"Only dull people are brilliant at breakfast" -Oscar Wilde |
"The liberal soul shall be made fat, and he that watereth, shall be watered also himself." -- Proverbs 11:25 |
Yesterday, Mitt Romney gave a big speech in which he accused Obama of lighting a “prairie fire of debt.” It’s a good line, and it has received widespread media coverage.
Romney’s speech has already been dissected by Jonathan Chait and Steve Benen. They note that it’s entirely at odds with conventional understanding of how deficits work, and utterly disconnected from context, rendering it almost unquantifiably misleading.
But I wanted to make another point. If you scan through all the media attention Romney’s speech received, you are hard-pressed to find any news accounts that tell readers the following rather relevant points:
1) Nonpartisan experts believe Romney’s plans would increase the deficit far more than Obama’s would.
2) George W. Bush’s policies arguably are more responsible for increasing the deficit than Obama's are.
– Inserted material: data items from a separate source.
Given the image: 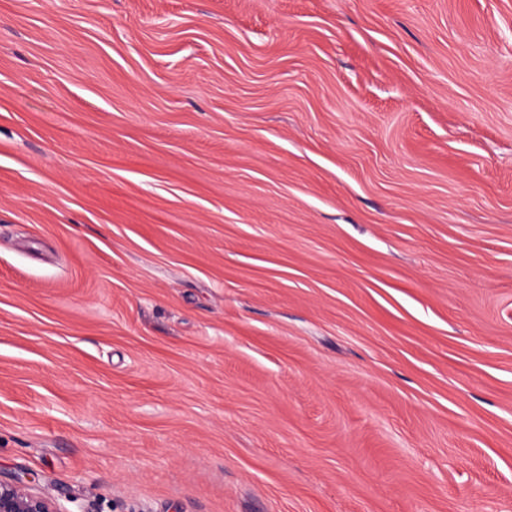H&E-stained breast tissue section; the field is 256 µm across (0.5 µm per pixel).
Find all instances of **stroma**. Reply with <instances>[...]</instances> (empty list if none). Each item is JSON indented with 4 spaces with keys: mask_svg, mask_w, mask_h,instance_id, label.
<instances>
[{
    "mask_svg": "<svg viewBox=\"0 0 512 512\" xmlns=\"http://www.w3.org/2000/svg\"><path fill=\"white\" fill-rule=\"evenodd\" d=\"M18 474L512 512V0H0Z\"/></svg>",
    "mask_w": 512,
    "mask_h": 512,
    "instance_id": "obj_1",
    "label": "stroma"
}]
</instances>
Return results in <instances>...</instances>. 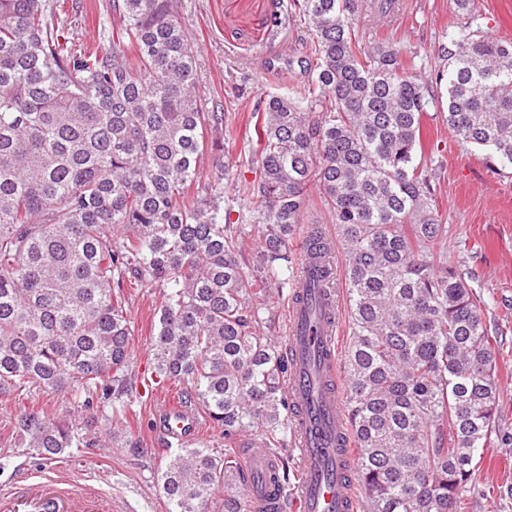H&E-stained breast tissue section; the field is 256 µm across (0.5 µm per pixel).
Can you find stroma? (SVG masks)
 I'll return each instance as SVG.
<instances>
[{
    "instance_id": "1",
    "label": "stroma",
    "mask_w": 512,
    "mask_h": 512,
    "mask_svg": "<svg viewBox=\"0 0 512 512\" xmlns=\"http://www.w3.org/2000/svg\"><path fill=\"white\" fill-rule=\"evenodd\" d=\"M396 2L399 10L392 26L360 21L359 39L369 44L394 36L417 50V70L429 75L438 63L439 44L459 21L453 0ZM273 10V0H178L179 17L197 54L200 103L205 111L224 112L230 130L223 140V153L205 154L204 170L214 169L223 154L236 161L242 173L255 169L254 122L244 107L245 99L276 94L307 79L300 62L288 59L296 43V29L287 28L274 40L268 37ZM60 20L77 48L111 50L107 32L116 25L111 0H65ZM472 20L495 37L512 39V0H475ZM434 94L422 124L420 159L436 175L434 188L445 242L442 261L467 268L472 288L483 297V318L498 350L502 416L506 428L511 429L512 210L500 209L498 198L512 194V176L491 171L481 149L463 143L449 131L442 119L445 92L438 88ZM157 296L152 288L131 285L125 290L133 330L135 388L127 399L121 428L139 439V450L130 451L117 442L94 446L104 427L100 415L94 413L76 421L85 446L67 449L53 461L32 455L12 431L15 416L32 405L60 408L66 404L63 394L34 389L0 402V486L22 474L47 472L60 464L90 477L97 488L111 493L112 512H168L158 473L172 451L164 445L152 419L167 399L181 398L184 386L175 382L159 387L149 382ZM468 499L469 512H512V444L485 450Z\"/></svg>"
}]
</instances>
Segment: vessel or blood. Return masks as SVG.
I'll return each instance as SVG.
<instances>
[{
  "mask_svg": "<svg viewBox=\"0 0 512 512\" xmlns=\"http://www.w3.org/2000/svg\"><path fill=\"white\" fill-rule=\"evenodd\" d=\"M286 342L288 398L301 472L294 508L355 512L351 463L343 448L347 425L338 389L336 320L307 318L297 302H290ZM156 425L168 443L187 442L198 429L191 412L171 404L157 411ZM246 470L252 476L255 512H282L285 492L274 481L276 459L254 450ZM0 512H112V496L61 474L30 473L0 490Z\"/></svg>",
  "mask_w": 512,
  "mask_h": 512,
  "instance_id": "b4317fda",
  "label": "vessel or blood"
}]
</instances>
Oh, sure, many of the news accounts contain the Obama campaign’s response to Romney’s speech; the Obama campaign put out a widely-reprinted statement arguing that Romney’s plans would increase the deficit and that he’d return to policies that created it in the first place.
But this shouldn’t be a matter of partisan opinion. On the first point, independent experts think an actual set of facts exists that can be used to determine what the impact of Romney’s policies on the deficit would be. And according to those experts, based on what we know now, Romney’s policies would explode the deficit far more than Obama’s would.